Charges dropped in slaying of journalist

All charges against a husband and wife imprisoned for nearly a year on suspicion of murdering journalist Hang Serei Oudom were dropped yesterday, as Ratanakkiri Provincial Court ordered their release amid criticism that it had botched the investigation into the brutal killing.

According to Chhay Thy, a coordinator for rights group Adhoc, judge Y Sovann ordered the release of provincial military policeman An Bun Heng and his wife, Sim Vy – who appeared in court dressed in civilian clothing instead of their usual prison blues – citing a lack of proof, which Thy attributes to the court’s own investigative shortcomings.

“Presiding judge Y Sovann delivered a short verdict, dropping charges against the accused and ordering their release because the court did not find any incriminatory evidence,” said Thy, whose organisation provided legal counsel to Serei Oudom’s wife.

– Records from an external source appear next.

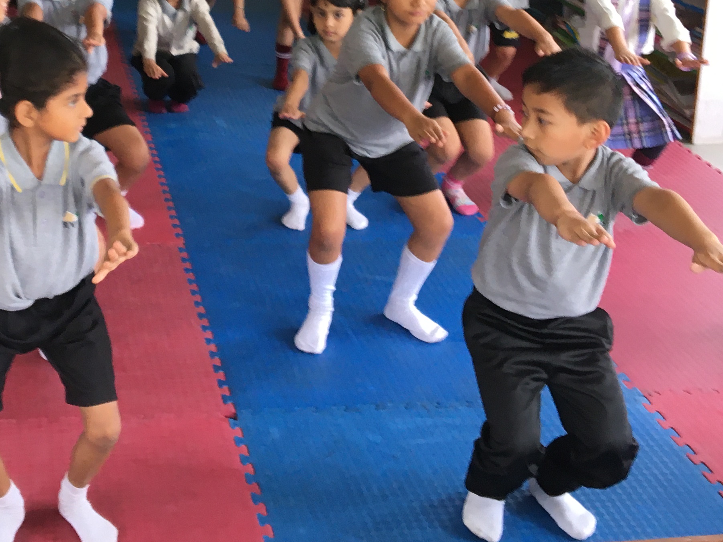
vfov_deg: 21.9
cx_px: 180
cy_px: 31
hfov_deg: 29.4
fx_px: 1358
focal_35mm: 65
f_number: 2.2
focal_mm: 4.15
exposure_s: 1/33
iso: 64
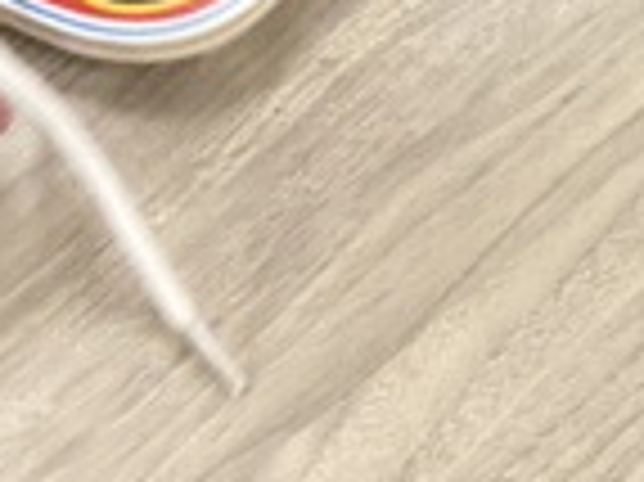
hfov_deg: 11.4
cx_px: 689
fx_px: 3197
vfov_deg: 7.7
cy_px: -851
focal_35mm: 172
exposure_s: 1/60
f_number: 1.78
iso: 500
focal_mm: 6.76
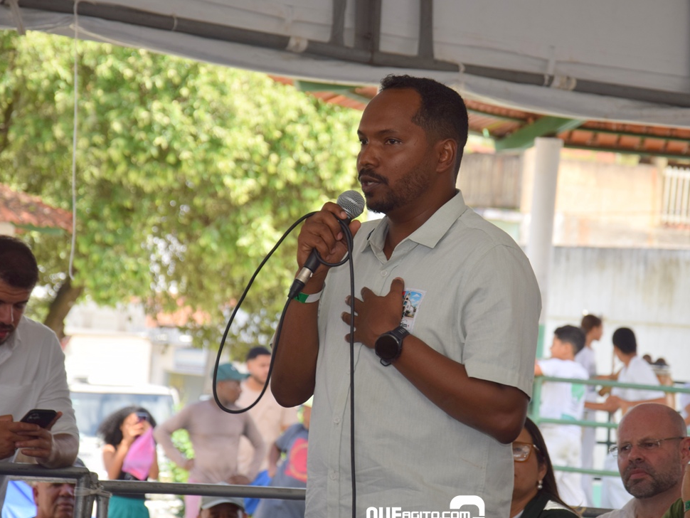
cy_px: 262
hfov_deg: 13.0
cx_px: 423
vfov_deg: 9.8
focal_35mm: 152
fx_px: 3022
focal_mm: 85
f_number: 6.3
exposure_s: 1/160
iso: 100
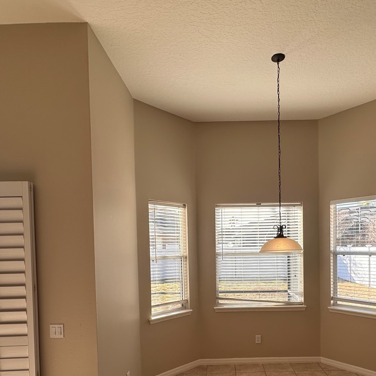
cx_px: 221
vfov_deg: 63.3
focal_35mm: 24
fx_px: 295
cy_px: 252
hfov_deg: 64.6
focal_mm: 2.22
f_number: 2.2
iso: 40
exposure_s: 1/302
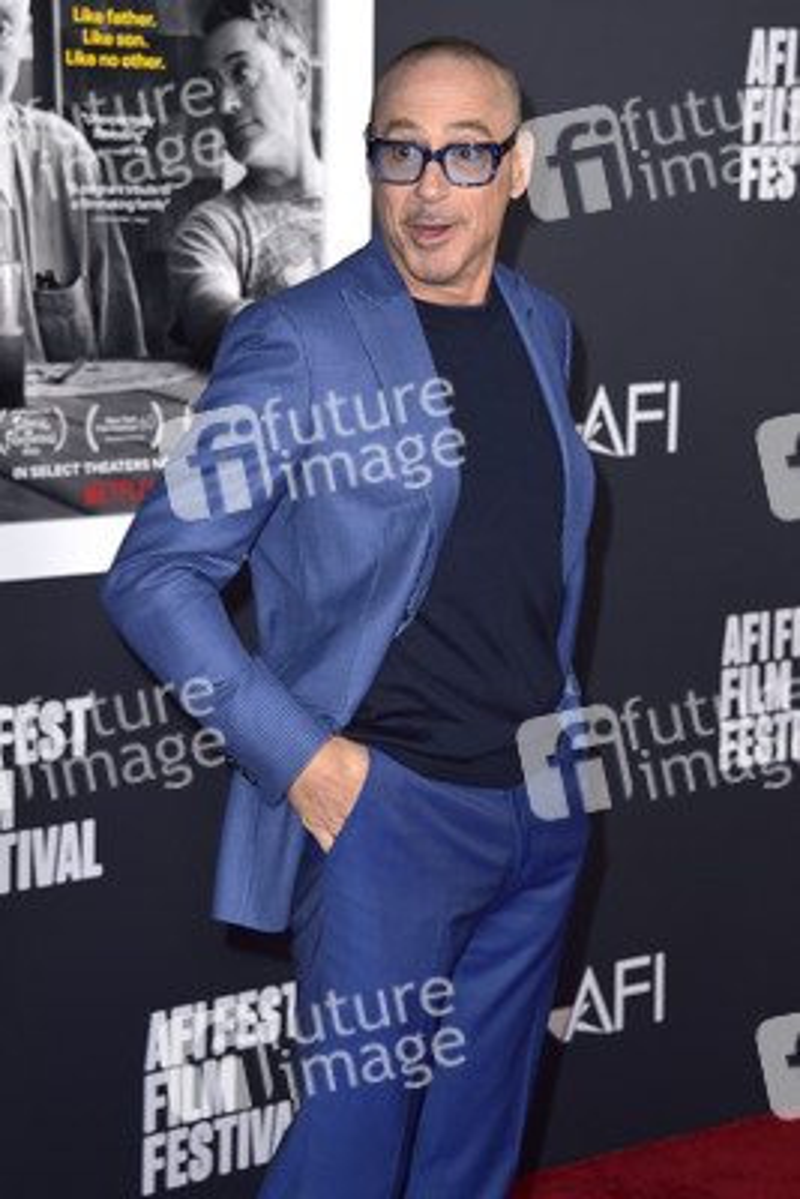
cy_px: 600
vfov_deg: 26.0
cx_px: 400
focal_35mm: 78
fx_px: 2598
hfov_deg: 17.5
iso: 500
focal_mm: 78
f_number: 6.3
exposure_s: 1/200
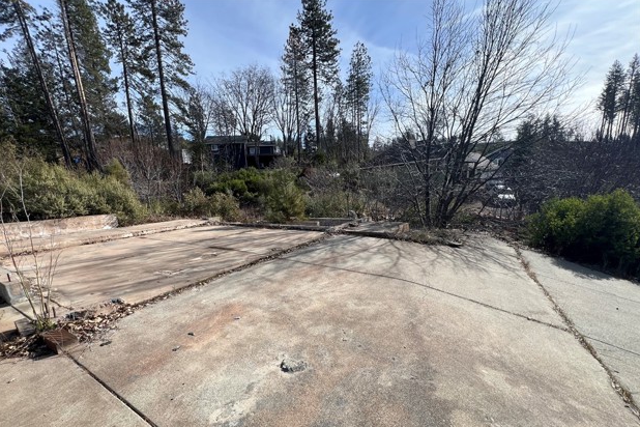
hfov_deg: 104.2
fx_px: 249
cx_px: 310
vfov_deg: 80.7
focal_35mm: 14
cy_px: 246
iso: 32
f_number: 1.8
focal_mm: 1.57
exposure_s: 1/1143
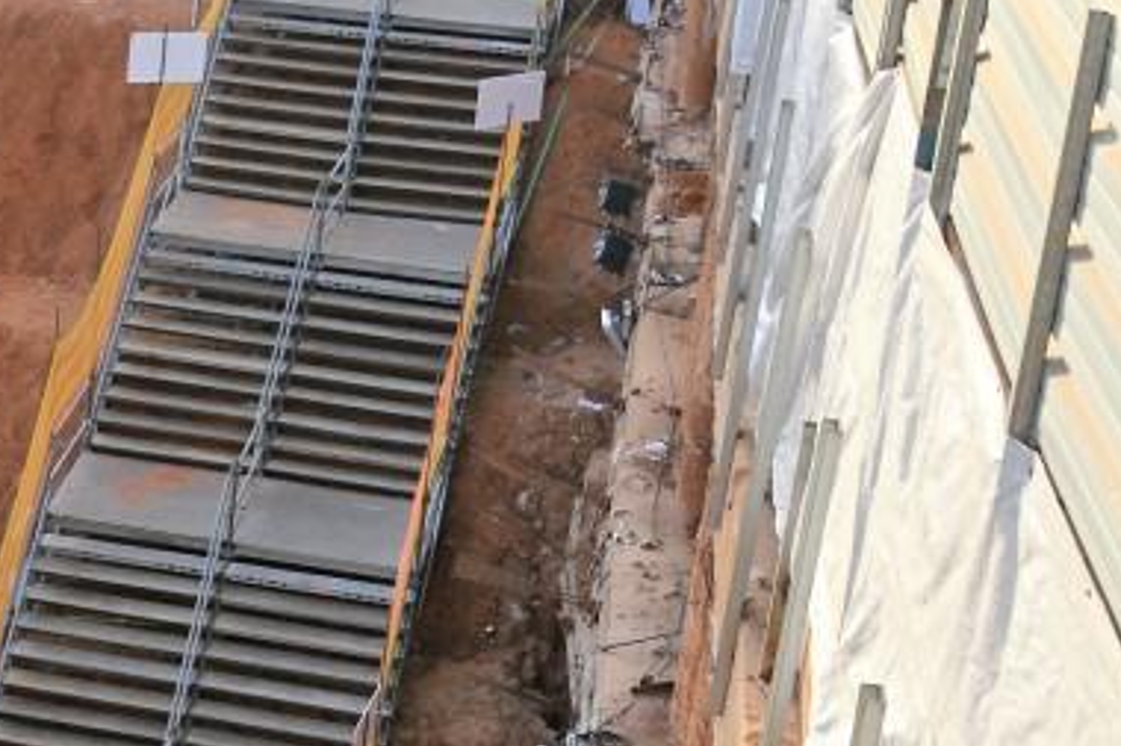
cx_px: -44
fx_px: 3019
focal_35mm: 97
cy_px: 619
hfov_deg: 20.3
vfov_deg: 14.0
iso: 32
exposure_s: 1/320
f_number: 4
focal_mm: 24
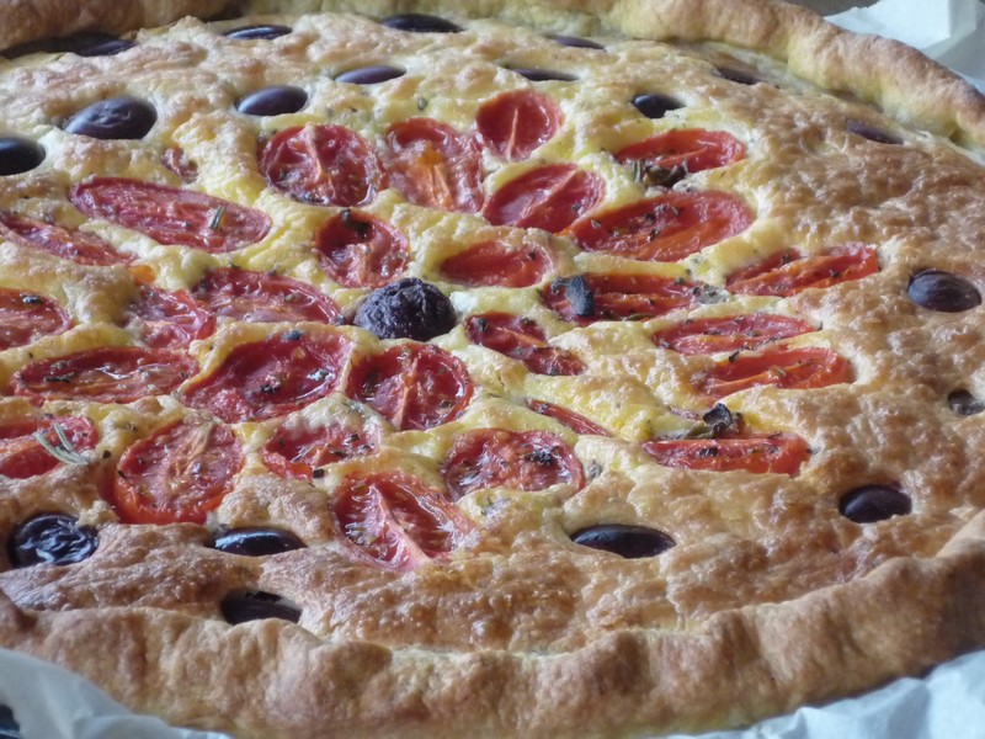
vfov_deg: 11.4
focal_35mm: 130
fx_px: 3699
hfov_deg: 15.2
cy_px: 370
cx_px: 492
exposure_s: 1/60
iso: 400
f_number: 5.7
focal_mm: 16.3
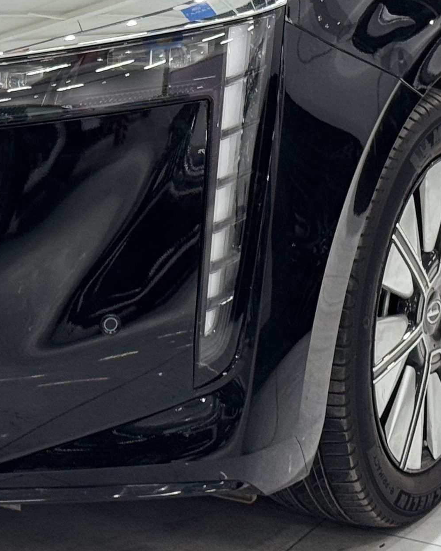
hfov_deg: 10.2
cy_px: -51
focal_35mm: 151
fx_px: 2463
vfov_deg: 12.6
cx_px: 135
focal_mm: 6.76
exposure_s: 1/50
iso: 80
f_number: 1.78
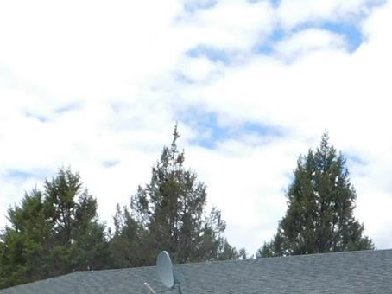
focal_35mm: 76
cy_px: 384
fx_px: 860
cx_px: 307
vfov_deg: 18.1
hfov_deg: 25.3
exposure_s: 1/1500
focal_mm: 4
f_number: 3
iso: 125
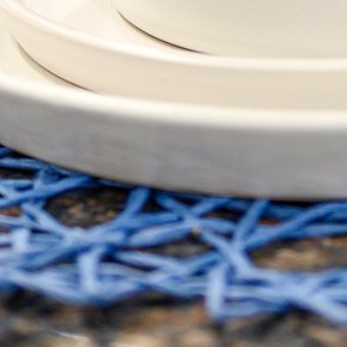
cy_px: -146
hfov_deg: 5.8
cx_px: 335
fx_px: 3414
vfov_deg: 5.8
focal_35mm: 301
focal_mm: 50
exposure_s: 1/160
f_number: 1.8
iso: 200
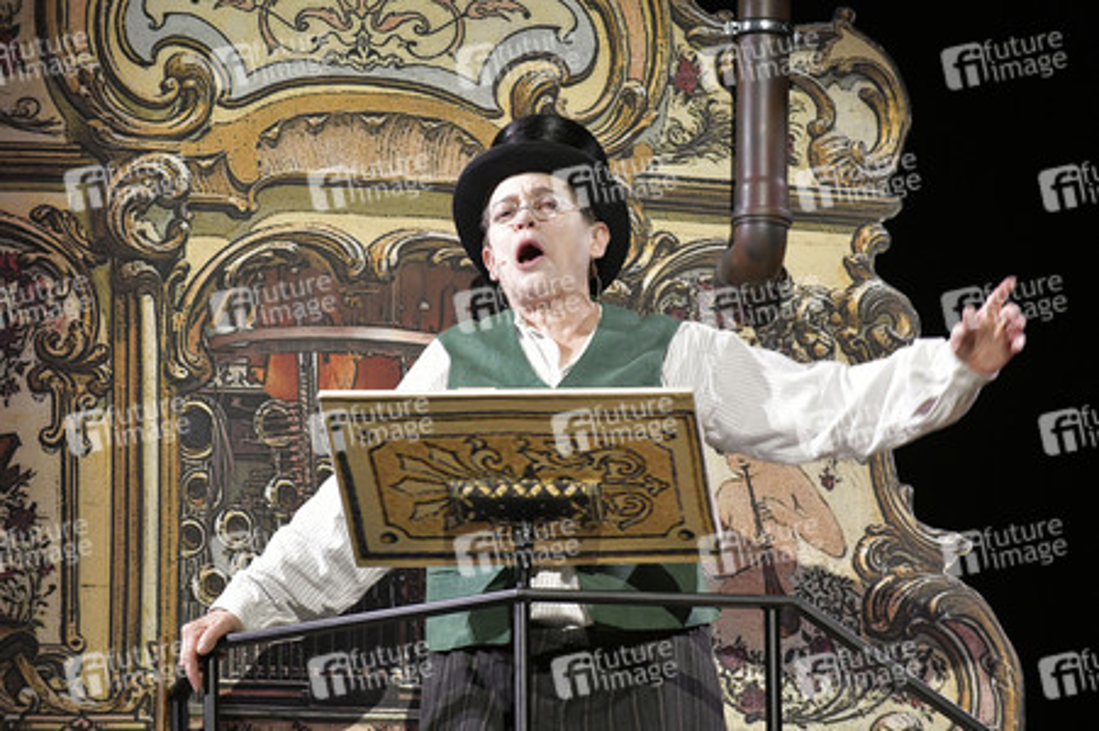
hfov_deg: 10.3
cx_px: 550
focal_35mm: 200
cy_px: 366
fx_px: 6101
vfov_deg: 6.9
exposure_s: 1/250
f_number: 5
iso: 3200
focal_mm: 200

Chief among Thy’s complaints with the process was the court’s foot-dragging in examining mobile phone records that would have shown the last calls that Serei Oudom had made and received – particularly the call he received on the night of his death, inviting him out for drinks.

The court waited about seven months after Serei Oudom’s death before requesting the phone records, Thy said, only to be told by the phone company that records are deleted after a month. As a consequence, he added, it was still unknown who placed the call.

“This is a serious error of the court,” Thy said. “They delayed without searching the phone system, so the incriminatory evidence was completely lost and it cannot be validated.”

Thy went on to say that the release had been anticipated, and accused the court of dropping the charges for fear of exposing the involvement of more powerful figures.

Serei Oudom, who reported for the Khmer Hero newspaper, was killed shortly after publishing an article linking illegal logging to the son of a local military police commander.

The journalist’s body was found last September stuffed in the trunk of a car parked on a cashew plantation in Ratanakkiri’s O’Chum district. He appeared to have been bludgeoned to death.

Im Chanthy, Serei Oudom’s wife, lambasted the court’s decision.

“I will appeal the decision. For me, law in Ratanakkiri is lax,” she said. “The court favours the rich and powerful, while the innocent are suffering. And if [the suspects] are released, I am also afraid for my safety because I am afraid of being threatened.”

However, Tep Monicheath, the defendants’ lawyer, denied his clients had paid for the acquittal, saying the couple was too poor.

“It is the victim’s right to say what was said, but … I said from the beginning there was no incriminating evidence against my clients,” he said. “The victim might have had many enemies in the province, so the killers could be someone else. I also want the authorities to seek justice for the victim and search for the murderer.”

Deputy prosecutor Chea Sopheak could not be reached for comment.